Task brief
Your answer should hold the data exactly as given, minus any picture.

Data for analysis
*** Block opens ***

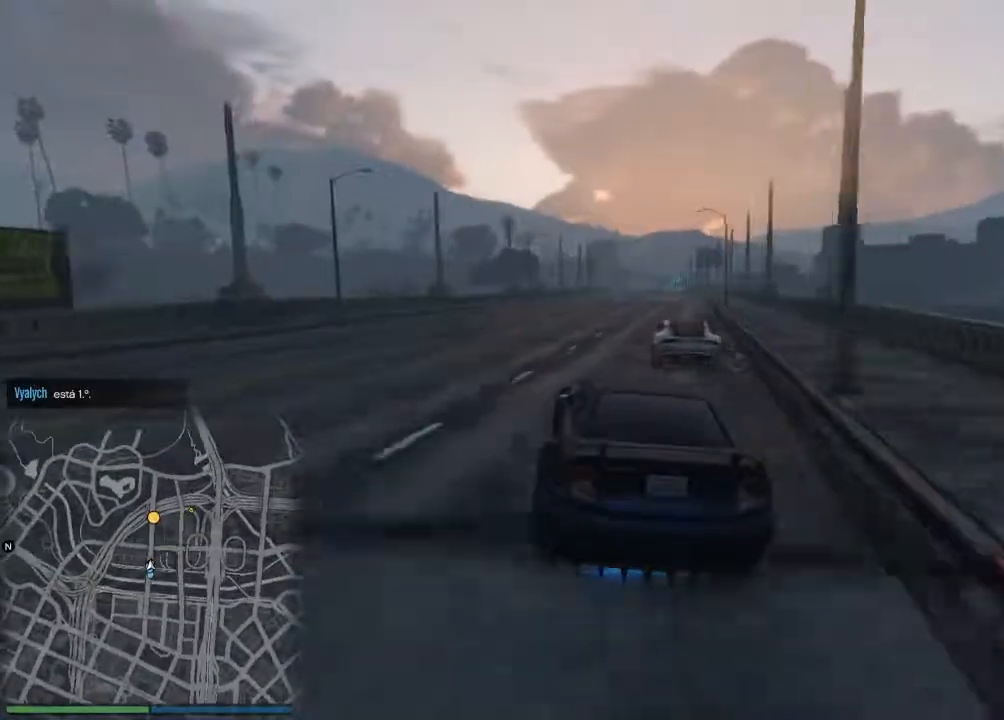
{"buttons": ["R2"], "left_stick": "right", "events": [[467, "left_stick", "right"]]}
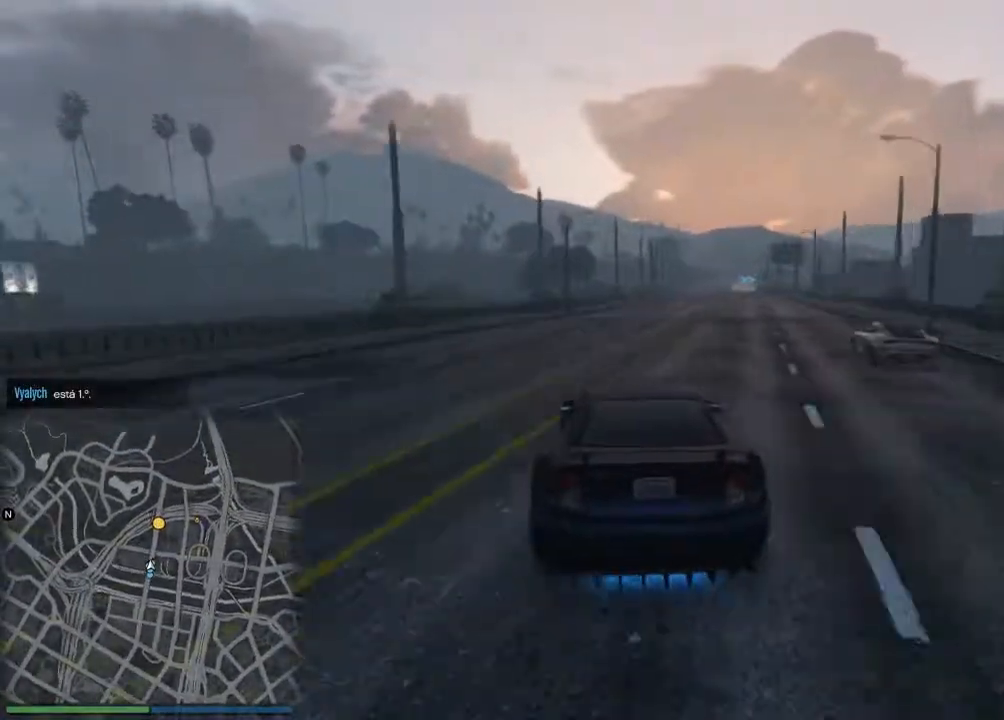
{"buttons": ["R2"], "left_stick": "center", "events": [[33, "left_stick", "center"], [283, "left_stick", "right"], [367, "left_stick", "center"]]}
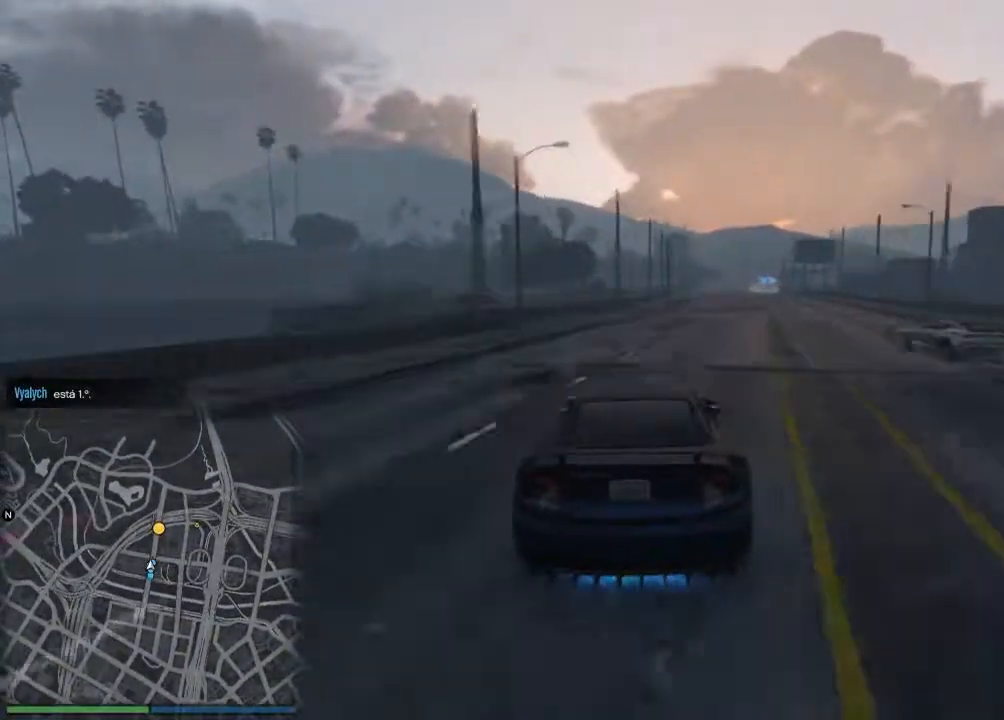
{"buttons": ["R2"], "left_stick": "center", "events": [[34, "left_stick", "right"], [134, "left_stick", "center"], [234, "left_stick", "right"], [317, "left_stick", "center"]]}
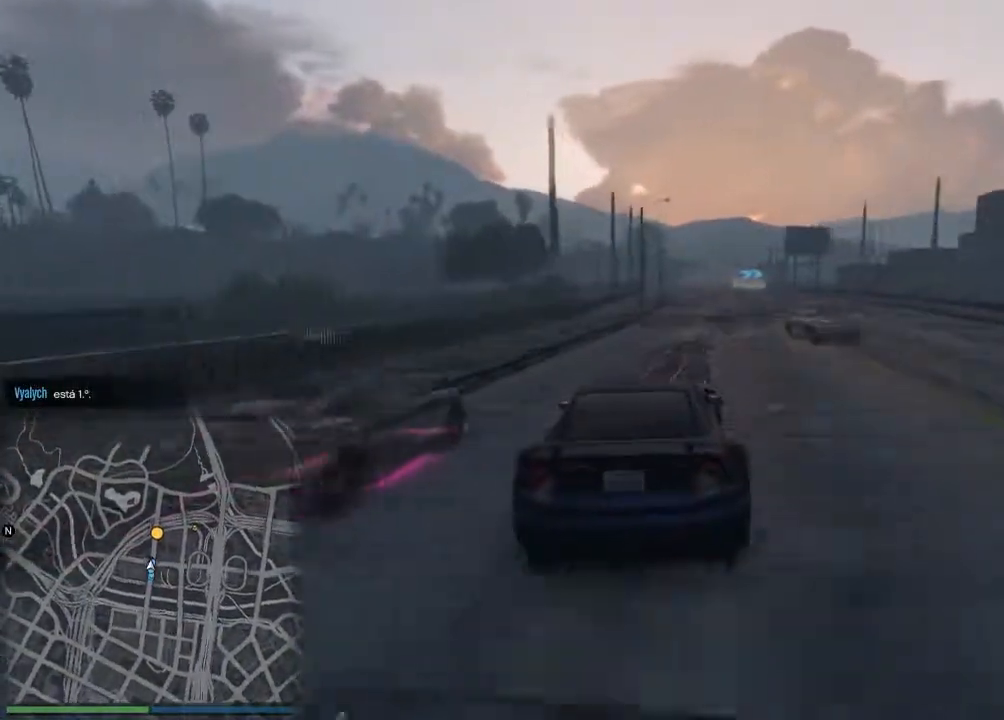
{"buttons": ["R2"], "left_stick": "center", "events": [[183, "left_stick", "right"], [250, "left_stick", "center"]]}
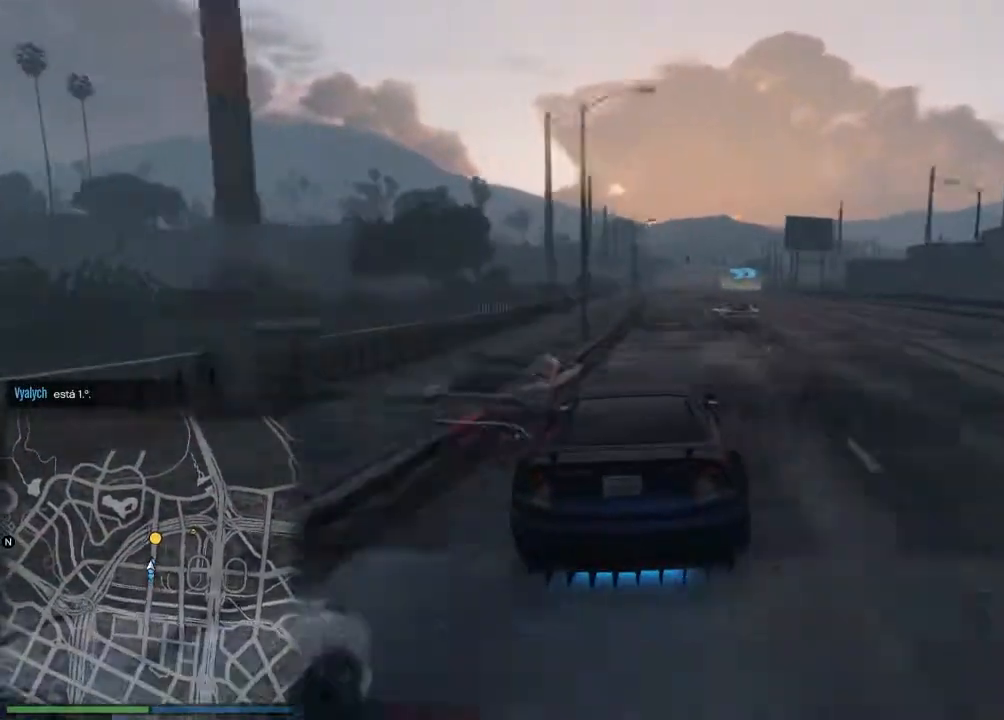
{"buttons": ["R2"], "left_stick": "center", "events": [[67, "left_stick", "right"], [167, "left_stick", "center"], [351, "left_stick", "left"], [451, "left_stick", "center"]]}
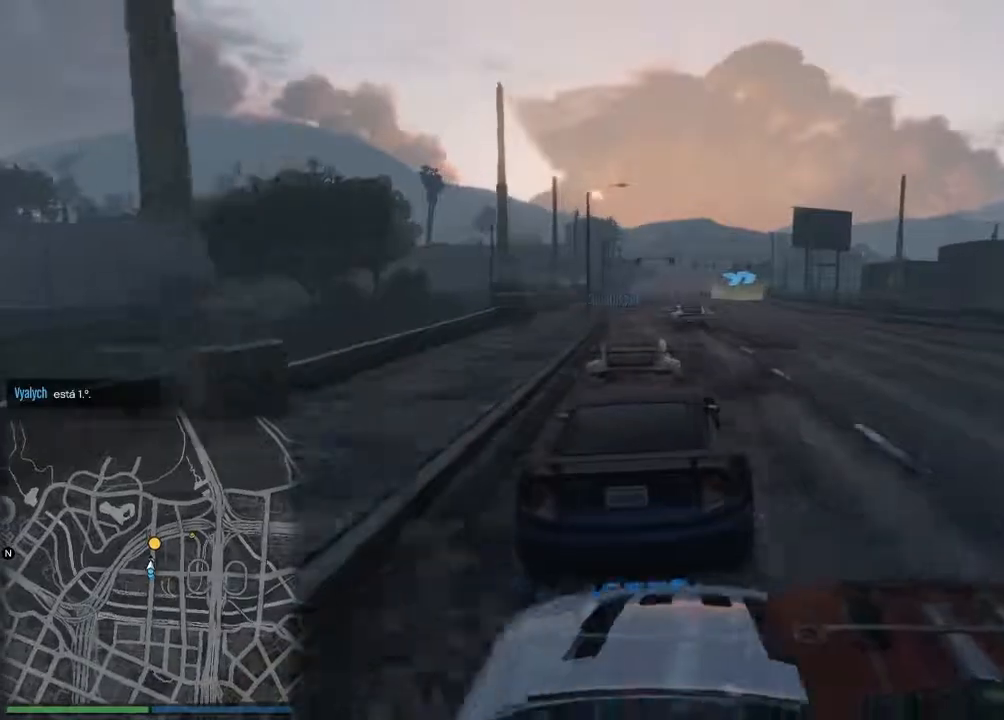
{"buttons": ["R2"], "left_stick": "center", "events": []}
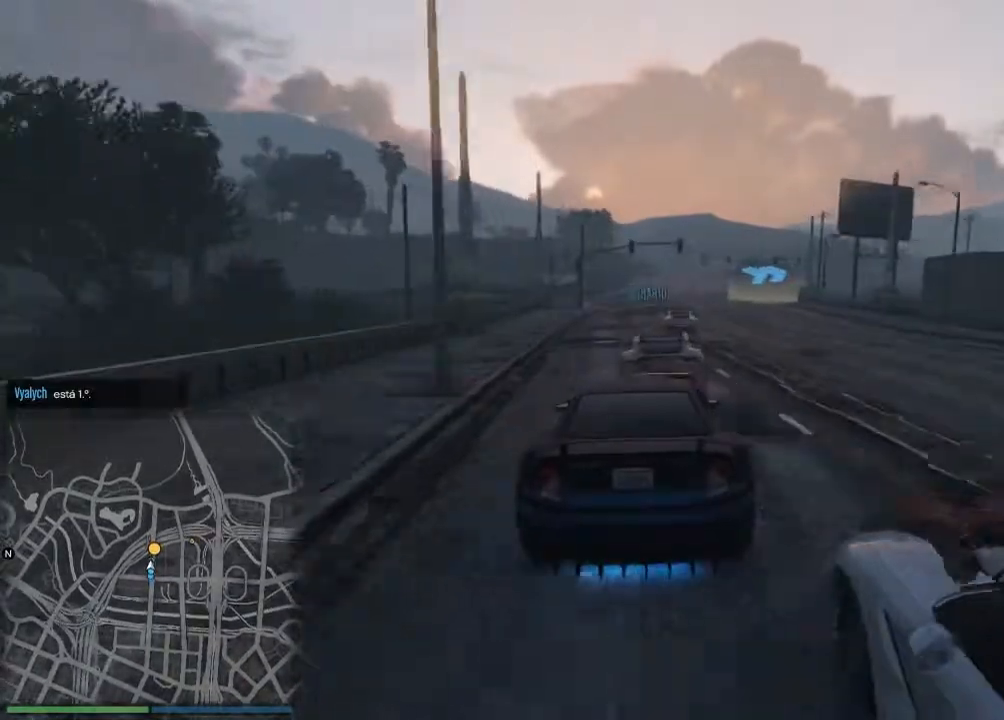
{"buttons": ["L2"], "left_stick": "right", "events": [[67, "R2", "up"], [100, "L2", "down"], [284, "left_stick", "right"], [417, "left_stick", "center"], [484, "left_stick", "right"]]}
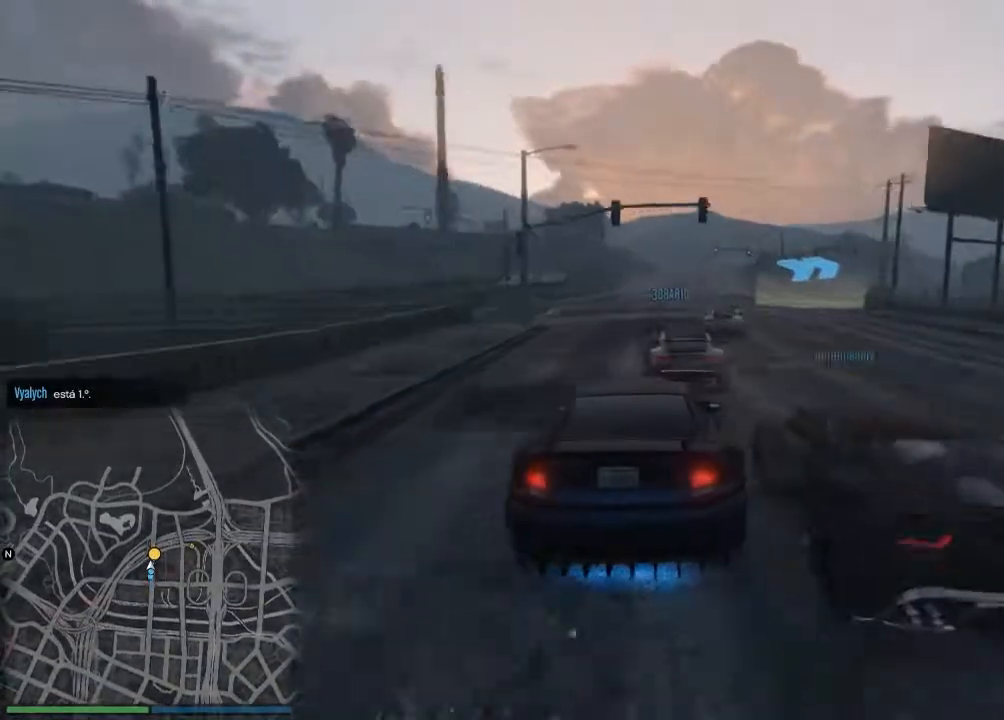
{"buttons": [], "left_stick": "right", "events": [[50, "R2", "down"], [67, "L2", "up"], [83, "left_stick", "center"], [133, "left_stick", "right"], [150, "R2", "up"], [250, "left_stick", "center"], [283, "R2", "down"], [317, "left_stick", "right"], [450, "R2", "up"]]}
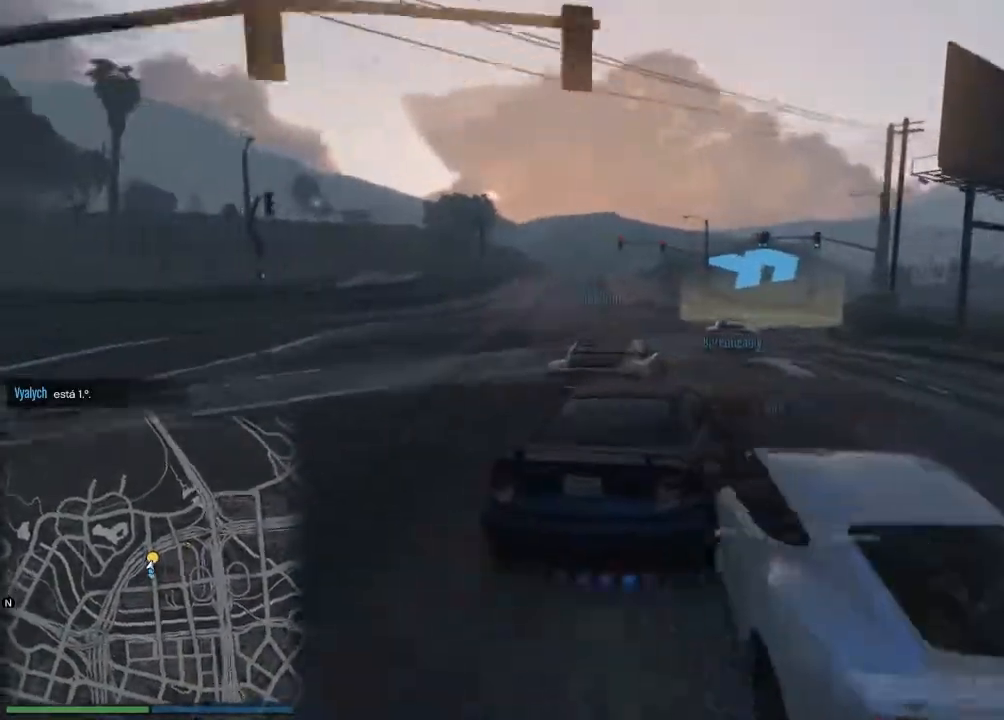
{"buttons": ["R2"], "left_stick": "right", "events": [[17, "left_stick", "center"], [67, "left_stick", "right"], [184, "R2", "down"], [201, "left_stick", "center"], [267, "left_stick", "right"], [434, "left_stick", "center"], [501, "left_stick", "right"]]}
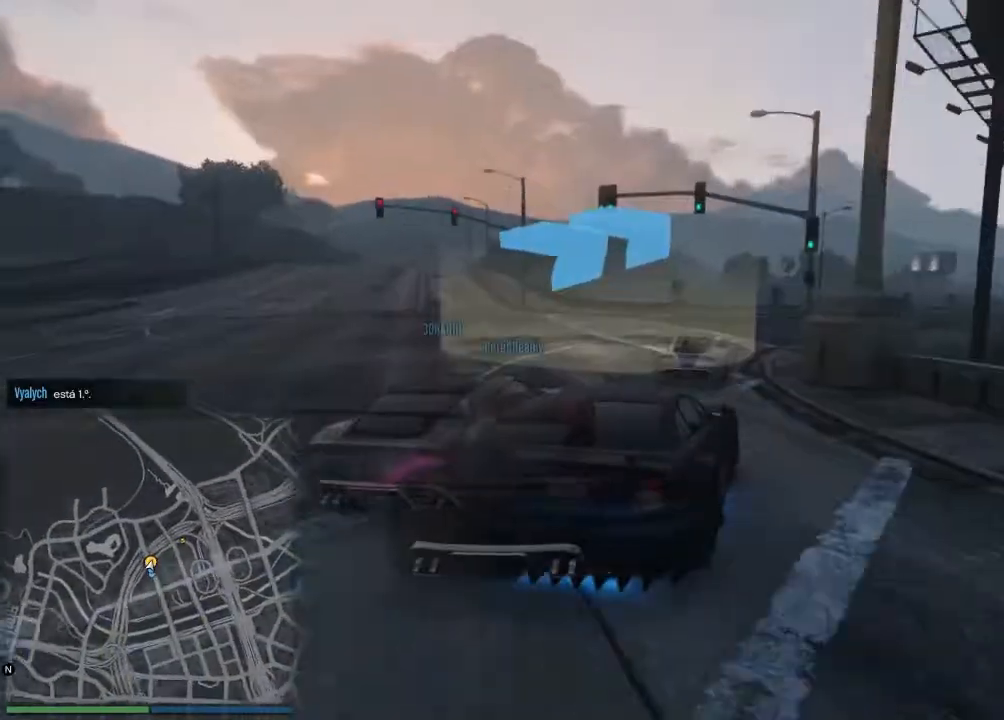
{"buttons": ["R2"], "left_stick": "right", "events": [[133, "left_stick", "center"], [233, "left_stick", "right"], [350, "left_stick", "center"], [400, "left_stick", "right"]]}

*** Block closes ***

Response area
{"buttons": ["R2"], "left_stick": "right", "events": [[467, "left_stick", "right"]]}
{"buttons": ["R2"], "left_stick": "center", "events": [[33, "left_stick", "center"], [283, "left_stick", "right"], [367, "left_stick", "center"]]}
{"buttons": ["R2"], "left_stick": "center", "events": [[34, "left_stick", "right"], [134, "left_stick", "center"], [234, "left_stick", "right"], [317, "left_stick", "center"]]}
{"buttons": ["R2"], "left_stick": "center", "events": [[183, "left_stick", "right"], [250, "left_stick", "center"]]}
{"buttons": ["R2"], "left_stick": "center", "events": [[67, "left_stick", "right"], [167, "left_stick", "center"], [351, "left_stick", "left"], [451, "left_stick", "center"]]}
{"buttons": ["R2"], "left_stick": "center", "events": []}
{"buttons": ["L2"], "left_stick": "right", "events": [[67, "R2", "up"], [100, "L2", "down"], [284, "left_stick", "right"], [417, "left_stick", "center"], [484, "left_stick", "right"]]}
{"buttons": [], "left_stick": "right", "events": [[50, "R2", "down"], [67, "L2", "up"], [83, "left_stick", "center"], [133, "left_stick", "right"], [150, "R2", "up"], [250, "left_stick", "center"], [283, "R2", "down"], [317, "left_stick", "right"], [450, "R2", "up"]]}
{"buttons": ["R2"], "left_stick": "right", "events": [[17, "left_stick", "center"], [67, "left_stick", "right"], [184, "R2", "down"], [201, "left_stick", "center"], [267, "left_stick", "right"], [434, "left_stick", "center"], [501, "left_stick", "right"]]}
{"buttons": ["R2"], "left_stick": "right", "events": [[133, "left_stick", "center"], [233, "left_stick", "right"], [350, "left_stick", "center"], [400, "left_stick", "right"]]}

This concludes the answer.